A photo of Thursday’s three-way meeting in Jordan between Prime Minister Binyamin Netanyahu, Jordan’s King Abdullah and US diplomat John Kerry may have carried a subliminal message threatening Netanyahu.
The photographer was positioned in a way that placed Netanyahu’s head squarely at the tip of several long ornamental swords that hang in the king’s palace – with the curved swords apparently aimed at him from both sides. Netanyahu’s appears to be leaning down slightly in a pensive way.
It is a matter of conjecture, whether the photographer was aware of the subliminal message conveyed by the swords or whether the matter is pure coincidence. It is not improbable that the palace photographers are well acquainted with the geography of the rooms and that such placement was done on purpose, however. Doubtless, if the situation had been reversed, with the king’s head placed at the tip of several swords, there would have been a firestorm of protest, and commentators would have noted that beheading by sword has become common practice in today’s chaotic Middle East.
The photo was carried by news agencies including AFP and Reuters and may have been a “pool” photograph submitted to all news agencies by the sole photographer allowed into the room.
The meeting was held at a time of great tension between Jordan and Israel regarding the insistence by some Jews to pray at the Temple Mount, the Jewish nation’s holiest location. Muslims are adamant that Jews may not pray at the site, and have responded with violence to attempts to allow the prayer, which they claim is a violation of the status quo agreed after Israel liberated the Mount in 1967.
Temple activist Yehuda Glick was shot by a would-be assassin two weeks ago, by a terrorist who opposes Jewish prayer on the Mount.
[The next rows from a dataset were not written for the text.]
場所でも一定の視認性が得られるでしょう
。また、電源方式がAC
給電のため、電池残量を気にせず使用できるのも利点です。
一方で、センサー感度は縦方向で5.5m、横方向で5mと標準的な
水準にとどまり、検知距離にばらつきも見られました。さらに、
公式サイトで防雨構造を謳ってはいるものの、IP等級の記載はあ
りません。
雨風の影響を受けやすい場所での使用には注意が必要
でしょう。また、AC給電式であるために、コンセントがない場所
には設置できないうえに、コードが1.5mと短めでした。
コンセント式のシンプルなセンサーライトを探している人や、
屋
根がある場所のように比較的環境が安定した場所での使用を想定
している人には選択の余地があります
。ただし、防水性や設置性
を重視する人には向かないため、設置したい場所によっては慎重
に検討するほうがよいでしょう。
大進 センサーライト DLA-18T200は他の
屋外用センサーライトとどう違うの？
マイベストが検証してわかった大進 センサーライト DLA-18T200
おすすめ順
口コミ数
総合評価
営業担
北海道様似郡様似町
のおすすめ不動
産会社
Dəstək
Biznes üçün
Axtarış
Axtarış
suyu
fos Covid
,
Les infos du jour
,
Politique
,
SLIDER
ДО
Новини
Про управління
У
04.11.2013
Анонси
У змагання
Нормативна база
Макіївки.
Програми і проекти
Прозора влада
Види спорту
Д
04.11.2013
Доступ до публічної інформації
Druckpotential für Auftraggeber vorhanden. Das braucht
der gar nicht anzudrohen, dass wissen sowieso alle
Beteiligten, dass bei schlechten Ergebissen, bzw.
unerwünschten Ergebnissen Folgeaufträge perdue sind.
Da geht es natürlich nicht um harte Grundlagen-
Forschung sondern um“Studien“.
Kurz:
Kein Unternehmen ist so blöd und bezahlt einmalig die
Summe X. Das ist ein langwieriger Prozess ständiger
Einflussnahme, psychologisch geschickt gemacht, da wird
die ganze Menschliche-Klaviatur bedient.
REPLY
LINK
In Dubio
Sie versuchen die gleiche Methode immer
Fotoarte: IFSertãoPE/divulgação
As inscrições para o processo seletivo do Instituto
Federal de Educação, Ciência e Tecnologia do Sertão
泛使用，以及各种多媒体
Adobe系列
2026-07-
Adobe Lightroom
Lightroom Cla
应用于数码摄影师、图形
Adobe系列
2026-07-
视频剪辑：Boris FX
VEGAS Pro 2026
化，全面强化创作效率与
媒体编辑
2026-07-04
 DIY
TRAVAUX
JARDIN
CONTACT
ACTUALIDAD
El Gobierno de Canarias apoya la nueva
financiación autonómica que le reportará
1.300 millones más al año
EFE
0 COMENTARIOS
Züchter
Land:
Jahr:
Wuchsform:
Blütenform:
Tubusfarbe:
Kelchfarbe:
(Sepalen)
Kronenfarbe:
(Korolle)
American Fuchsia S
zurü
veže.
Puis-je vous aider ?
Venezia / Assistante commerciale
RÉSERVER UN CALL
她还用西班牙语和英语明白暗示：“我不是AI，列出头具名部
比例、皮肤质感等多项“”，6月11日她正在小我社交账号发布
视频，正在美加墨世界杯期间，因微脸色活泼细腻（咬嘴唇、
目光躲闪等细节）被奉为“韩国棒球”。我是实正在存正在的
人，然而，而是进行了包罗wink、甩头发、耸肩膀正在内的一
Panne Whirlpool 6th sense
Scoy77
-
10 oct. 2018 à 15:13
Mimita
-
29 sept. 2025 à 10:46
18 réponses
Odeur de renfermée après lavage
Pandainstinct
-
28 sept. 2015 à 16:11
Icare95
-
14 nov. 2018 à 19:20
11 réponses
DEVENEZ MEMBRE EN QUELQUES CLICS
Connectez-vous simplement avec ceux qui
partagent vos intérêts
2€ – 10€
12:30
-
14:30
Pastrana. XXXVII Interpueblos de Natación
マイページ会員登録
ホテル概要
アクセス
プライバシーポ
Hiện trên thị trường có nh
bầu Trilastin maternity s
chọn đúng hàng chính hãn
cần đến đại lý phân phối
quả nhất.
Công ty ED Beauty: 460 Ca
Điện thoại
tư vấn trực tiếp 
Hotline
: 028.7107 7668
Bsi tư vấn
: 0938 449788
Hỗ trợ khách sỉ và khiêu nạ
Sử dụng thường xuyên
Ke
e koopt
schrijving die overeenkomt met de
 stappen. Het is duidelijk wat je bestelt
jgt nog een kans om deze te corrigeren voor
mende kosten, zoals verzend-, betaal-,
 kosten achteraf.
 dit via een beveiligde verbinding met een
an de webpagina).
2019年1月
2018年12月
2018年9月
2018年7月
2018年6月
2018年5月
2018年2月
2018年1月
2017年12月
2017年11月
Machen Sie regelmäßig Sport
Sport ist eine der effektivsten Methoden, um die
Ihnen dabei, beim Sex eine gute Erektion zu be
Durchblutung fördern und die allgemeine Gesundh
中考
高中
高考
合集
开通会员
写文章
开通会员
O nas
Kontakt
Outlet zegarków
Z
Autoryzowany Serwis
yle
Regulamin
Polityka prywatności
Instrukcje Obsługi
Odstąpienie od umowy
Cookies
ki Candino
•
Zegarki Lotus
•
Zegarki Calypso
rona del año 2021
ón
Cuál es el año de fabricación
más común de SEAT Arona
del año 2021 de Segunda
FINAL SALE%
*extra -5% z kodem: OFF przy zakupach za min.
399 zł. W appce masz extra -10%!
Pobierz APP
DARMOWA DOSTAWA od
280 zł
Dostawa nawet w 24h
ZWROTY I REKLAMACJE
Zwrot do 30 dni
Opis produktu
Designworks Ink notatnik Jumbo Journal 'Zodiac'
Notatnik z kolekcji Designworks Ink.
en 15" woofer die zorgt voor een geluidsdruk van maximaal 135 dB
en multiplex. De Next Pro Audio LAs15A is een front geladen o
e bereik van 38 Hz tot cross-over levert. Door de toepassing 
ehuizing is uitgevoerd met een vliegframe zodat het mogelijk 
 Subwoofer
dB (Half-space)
Netanyahu has said he will not allow a change in the status quo and that Jews will not be allowed to rpay on the Mount. The Mount was opened to Muslims of all ages on Friday although anti-Jewish violence in Jerusalem has not come to a halt.
Nationalist Jews see this decision as an ignominious surrender to Muslim terrorism.
In 2008, a White House photograph of U.S. President Barack Obama with his feet on his desk while speaking on the phone with Binyamin Netanyahu turned into a news story in own right, with reporters in Israel and elsewhere speculating that it was meant to send a message of disrespect.
In 2010, Israel’s then-deputy foreign minister Danny Ayalon purposely staged a photo-op in which the Turkish ambassador sat on a low chair, to make him appear humiliated. The ploy was revealed by an Israel camera team and cause da crisis in Israeli-Turkish relations.